Task>
Pictures stay out of this copy; please retype only the lines from the start of the records through the line with "domain sockets as".

--------

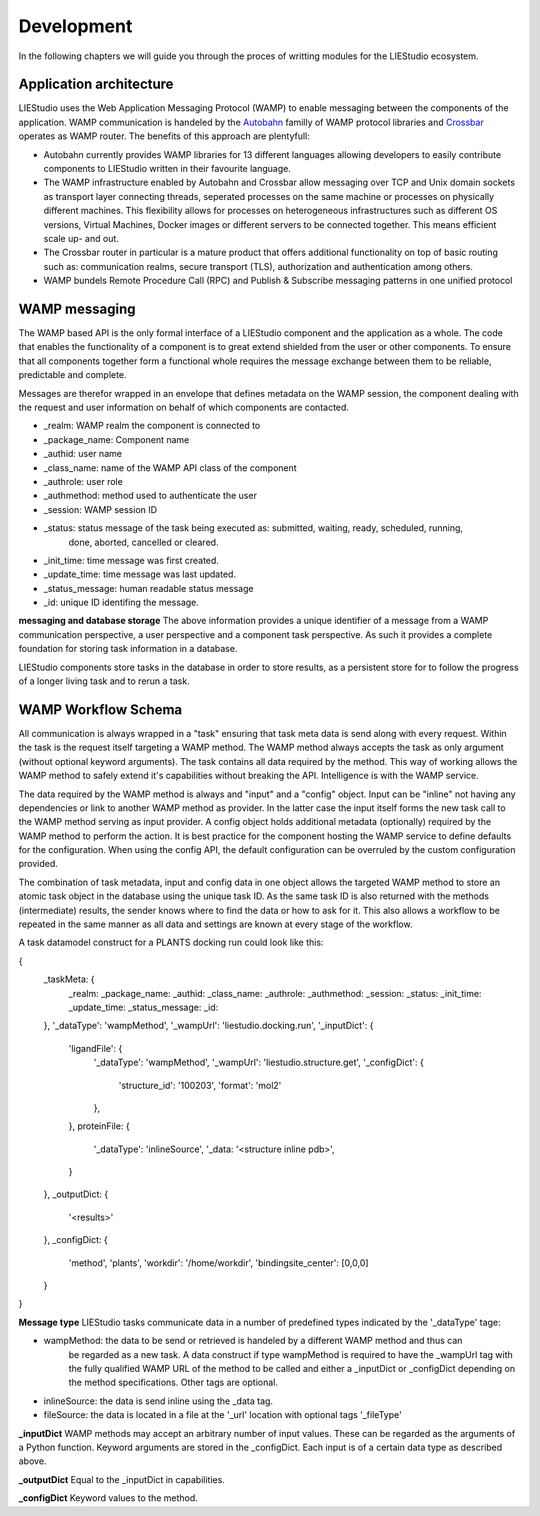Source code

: .. _development:

===========
Development
===========

In the following chapters we will guide you through the proces of writting modules for the LIEStudio ecosystem.


Application architecture
========================

LIEStudio uses the Web Application Messaging Protocol (WAMP) to enable messaging between the components of the
application. WAMP communication is handeled by the Autobahn_ familly of WAMP protocol libraries and Crossbar_
operates as WAMP router. The benefits of this approach are plentyfull:

* Autobahn currently provides WAMP libraries for 13 different languages allowing developers to easily contribute
  components to LIEStudio written in their favourite language.
* The WAMP infrastructure enabled by Autobahn and Crossbar allow messaging over TCP and Unix domain sockets as
  transport layer connecting threads, seperated processes on the same machine or processes on physically
  different machines. This flexibility allows for processes on heterogeneous infrastructures such as different
  OS versions, Virtual Machines, Docker images or different servers to be connected together. This means efficient
  scale up- and out.
* The Crossbar router in particular is a mature product that offers additional functionality on top of basic 
  routing such as: communication realms, secure transport (TLS), authorization and authentication among others.
* WAMP bundels Remote Procedure Call (RPC) and Publish & Subscribe messaging patterns in one unified protocol

WAMP messaging
==============

The WAMP based API is the only formal interface of a LIEStudio component and the application as a whole.
The code that enables the functionality of a component is to great extend shielded from the user or other 
components. To ensure that all components together form a functional whole requires the message exchange between
them to be reliable, predictable and complete.

Messages are therefor wrapped in an envelope that defines metadata on the WAMP session, the component dealing with
the request and user information on behalf of which components are contacted. 

* _realm:          WAMP realm the component is connected to
* _package_name:   Component name
* _authid:         user name
* _class_name:     name of the WAMP API class of the component
* _authrole:       user role
* _authmethod:     method used to authenticate the user
* _session:        WAMP session ID 
* _status:         status message of the task being executed as: submitted, waiting, ready, scheduled, running,
                   done, aborted, cancelled or cleared.
* _init_time:      time message was first created.
* _update_time:    time message was last updated.
* _status_message: human readable status message
* _id:             unique ID identifing the message. 

**messaging and database storage**
The above information provides a unique identifier of a message from a WAMP communication perspective, a user 
perspective and a component task perspective. As such it provides a complete foundation for storing task
information in a database. 

LIEStudio components store tasks in the database in order to store results, as a persistent store for to follow
the progress of a longer living task and to rerun a task.

WAMP Workflow Schema
====================

All communication is always wrapped in a "task" ensuring that task meta data is send along with every request.
Within the task is the request itself targeting a WAMP method. The WAMP method always accepts the task as only
argument (without optional keyword arguments). The task contains all data required by the method. This way
of working allows the WAMP method to safely extend it's capabilities without breaking the API. Intelligence is
with the WAMP service.

The data required by the WAMP method is always and "input" and a "config" object. Input can be "inline" not having
any dependencies or link to another WAMP method as provider. In the latter case the input itself forms the new
task call to the WAMP method serving as input provider.
A config object holds additional metadata (optionally) required by the WAMP method to perform the action. It is
best practice for the component hosting the WAMP service to define defaults for the configuration. When using the
config API, the default configuration can be overruled by the custom configuration provided. 

The combination of task metadata, input and config data in one object allows the targeted WAMP method to store
an atomic task object in the database using the unique task ID. As the same task ID is also returned with the 
methods (intermediate) results, the sender knows where to find the data or how to ask for it.
This also allows a workflow to be repeated in the same manner as all data and settings are known at every stage
of the workflow.

A task datamodel construct for a PLANTS docking run could look like this:

{
  _taskMeta: {
    _realm:         
    _package_name:  
    _authid:        
    _class_name:    
    _authrole:      
    _authmethod:    
    _session:       
    _status:        
    _init_time:     
    _update_time:   
    _status_message:
    _id:            
  },
  '_dataType': 'wampMethod',
  '_wampUrl': 'liestudio.docking.run',
  '_inputDict': {
    'ligandFile': {
      '_dataType': 'wampMethod',
      '_wampUrl': 'liestudio.structure.get',
      '_configDict': {
        'structure_id': '100203',
        'format': 'mol2'
      },
    },
    proteinFile: {
      '_dataType': 'inlineSource',
      '_data: '<structure inline pdb>',
    }
  },
  _outputDict: {
    '<results>'
  },
  _configDict: {
    'method', 'plants',
    'workdir': '/home/workdir',
    'bindingsite_center': [0,0,0]
  }
}

**Message type**
LIEStudio tasks communicate data in a number of predefined types indicated by the '_dataType' tage:

* wampMethod: the data to be send or retrieved is handeled by a different WAMP method and thus can
              be regarded as a new task. A data construct if type wampMethod is required to have the
              _wampUrl tag with the fully qualified WAMP URL of the method to be called and either a
              _inputDict or _configDict depending on the method specifications. Other tags are optional.
* inlineSource: the data is send inline using the _data tag. 
* fileSource: the data is located in a file at the '_url' location with optional tags '_fileType'

**_inputDict**
WAMP methods may accept an arbitrary number of input values. These can be regarded as the arguments 
of a Python function. Keyword arguments are stored in the _configDict.
Each input is of a certain data type as described above.

**_outputDict**
Equal to the _inputDict in capabilities.

**_configDict**
Keyword values to the method.


.. _Crossbar: http://crossbar.io
.. _Autobahn: http://autobahn.ws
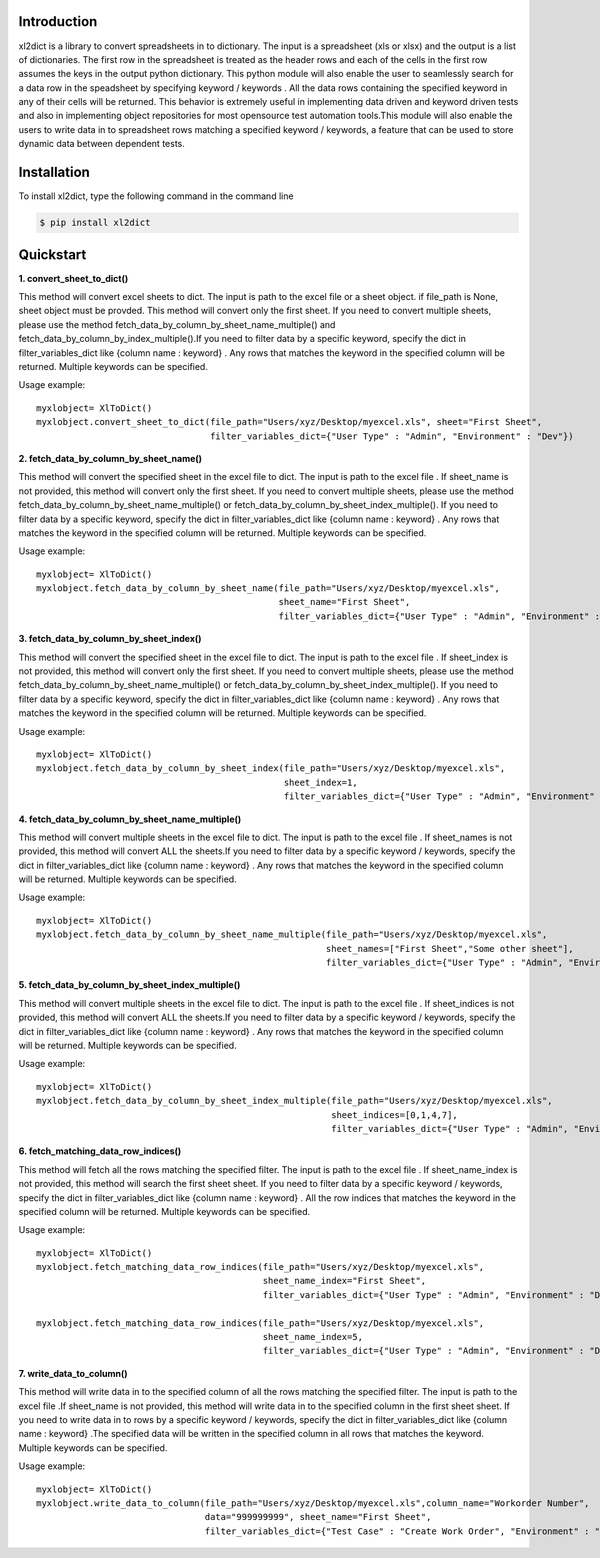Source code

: Introduction
============

xl2dict is a library to convert spreadsheets in to dictionary. The input is a spreadsheet (xls or xlsx)
and the output is a list of dictionaries. The first row in the spreadsheet is treated as the header rows and each of the
cells in the first row assumes the keys in the output python dictionary. This python module will also enable the user
to seamlessly search for a data row in the speadsheet by specifying keyword / keywords . All the data rows containing
the specified keyword in any of their cells will be returned. This behavior is extremely useful in implementing
data driven and keyword driven tests and also in implementing object repositories for most opensource test automation
tools.This module will also enable the users to write data in to spreadsheet rows matching a
specified keyword / keywords, a feature that can be used to store dynamic data between dependent tests.

Installation
============

To install xl2dict, type the following command in the command line

.. code-block:: bash

    $ pip install xl2dict

Quickstart
==========

**1. convert_sheet_to_dict()**

This method will convert excel sheets to dict. The input is path to the excel file or a sheet object.
if file_path is None, sheet object must be provded. This method will convert only the first sheet.
If you need to convert multiple sheets, please use the method fetch_data_by_column_by_sheet_name_multiple() and
fetch_data_by_column_by_index_multiple().If you need to filter data by a specific keyword, specify the dict in
filter_variables_dict like {column name : keyword} . Any rows that matches the keyword in the specified column
will be returned. Multiple keywords can be specified.

Usage example::

    myxlobject= XlToDict()
    myxlobject.convert_sheet_to_dict(file_path="Users/xyz/Desktop/myexcel.xls", sheet="First Sheet",
                                     filter_variables_dict={"User Type" : "Admin", "Environment" : "Dev"})


**2. fetch_data_by_column_by_sheet_name()**

This method will convert the specified sheet in the excel file to dict. The input is path to the excel file .
If sheet_name is not provided, this method will convert only the first sheet.
If you need to convert multiple sheets, please use the method fetch_data_by_column_by_sheet_name_multiple() or
fetch_data_by_column_by_sheet_index_multiple(). If you need to filter data by a specific keyword,
specify the dict in filter_variables_dict like {column name : keyword} . Any rows that matches the keyword in
the specified column will be returned. Multiple keywords can be specified.

Usage example::

    myxlobject= XlToDict()
    myxlobject.fetch_data_by_column_by_sheet_name(file_path="Users/xyz/Desktop/myexcel.xls",
                                                  sheet_name="First Sheet",
                                                  filter_variables_dict={"User Type" : "Admin", "Environment" : "Dev"})

**3. fetch_data_by_column_by_sheet_index()**

This method will convert the specified sheet in the excel file to dict. The input is path to the excel file .
If sheet_index is not provided, this method will convert only the first sheet.
If you need to convert multiple sheets, please use the method fetch_data_by_column_by_sheet_name_multiple() or
fetch_data_by_column_by_sheet_index_multiple(). If you need to filter data by a specific keyword,
specify the dict in filter_variables_dict like {column name : keyword} . Any rows that matches the keyword in
the specified column will be returned. Multiple keywords can be specified.

Usage example::

    myxlobject= XlToDict()
    myxlobject.fetch_data_by_column_by_sheet_index(file_path="Users/xyz/Desktop/myexcel.xls",
                                                   sheet_index=1,
                                                   filter_variables_dict={"User Type" : "Admin", "Environment" : "Dev"})

**4. fetch_data_by_column_by_sheet_name_multiple()**

This method will convert multiple sheets in the excel file to dict. The input is path to the excel file .
If sheet_names is not provided, this method will convert ALL the sheets.If you need to filter data by a specific
keyword / keywords, specify the dict in filter_variables_dict like {column name : keyword} .
Any rows that matches the keyword  in the specified column will be returned. Multiple keywords can be specified.

Usage example::

    myxlobject= XlToDict()
    myxlobject.fetch_data_by_column_by_sheet_name_multiple(file_path="Users/xyz/Desktop/myexcel.xls",
                                                           sheet_names=["First Sheet","Some other sheet"],
                                                           filter_variables_dict={"User Type" : "Admin", "Environment" : "Dev"})

**5. fetch_data_by_column_by_sheet_index_multiple()**

This method will convert multiple sheets in the excel file to dict. The input is path to the excel file .
If sheet_indices is not provided, this method will convert ALL the sheets.If you need to filter data by a
specific keyword / keywords, specify the dict in filter_variables_dict like {column name : keyword} .
Any rows that matches the keyword  in the specified column will be returned. Multiple keywords can be specified.

Usage example::

    myxlobject= XlToDict()
    myxlobject.fetch_data_by_column_by_sheet_index_multiple(file_path="Users/xyz/Desktop/myexcel.xls",
                                                            sheet_indices=[0,1,4,7],
                                                            filter_variables_dict={"User Type" : "Admin", "Environment" : "Dev"})

**6. fetch_matching_data_row_indices()**

This method will fetch all the rows matching the specified filter. The input is path to the excel file .
If sheet_name_index is not provided, this method will search the first sheet sheet. If you need to filter data
by a specific keyword / keywords, specify the dict in filter_variables_dict like {column name : keyword} .
All the row indices that matches the keyword  in the specified column will be returned. Multiple keywords can be
specified.

Usage example::

    myxlobject= XlToDict()
    myxlobject.fetch_matching_data_row_indices(file_path="Users/xyz/Desktop/myexcel.xls",
                                               sheet_name_index="First Sheet",
                                               filter_variables_dict={"User Type" : "Admin", "Environment" : "Dev"})

    myxlobject.fetch_matching_data_row_indices(file_path="Users/xyz/Desktop/myexcel.xls",
                                               sheet_name_index=5,
                                               filter_variables_dict={"User Type" : "Admin", "Environment" : "Dev"})

**7. write_data_to_column()**

This method will write data in to the specified column of all the rows matching the specified filter. The input
is path to the excel file .If sheet_name is not provided, this method will write data in to the specified column
in the first sheet sheet. If you need to write data  in to rows by a specific keyword / keywords, specify the
dict in filter_variables_dict like {column name : keyword} .The specified data will be written in the specified
column in all rows that matches the keyword. Multiple keywords can be specified.


Usage example::

    myxlobject= XlToDict()
    myxlobject.write_data_to_column(file_path="Users/xyz/Desktop/myexcel.xls",column_name="Workorder Number",
                                    data="999999999", sheet_name="First Sheet",
                                    filter_variables_dict={"Test Case" : "Create Work Order", "Environment" : "Dev"})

--------

Written answer>
Source code

: .. _development:

===========
Development
===========

In the following chapters we will guide you through the proces of writting modules for the LIEStudio ecosystem.


Application architecture
========================

LIEStudio uses the Web Application Messaging Protocol (WAMP) to enable messaging between the components of the
application. WAMP communication is handeled by the Autobahn_ familly of WAMP protocol libraries and Crossbar_
operates as WAMP router. The benefits of this approach are plentyfull:

* Autobahn currently provides WAMP libraries for 13 different languages allowing developers to easily contribute
  components to LIEStudio written in their favourite language.
* The WAMP infrastructure enabled by Autobahn and Crossbar allow messaging over TCP and Unix domain sockets as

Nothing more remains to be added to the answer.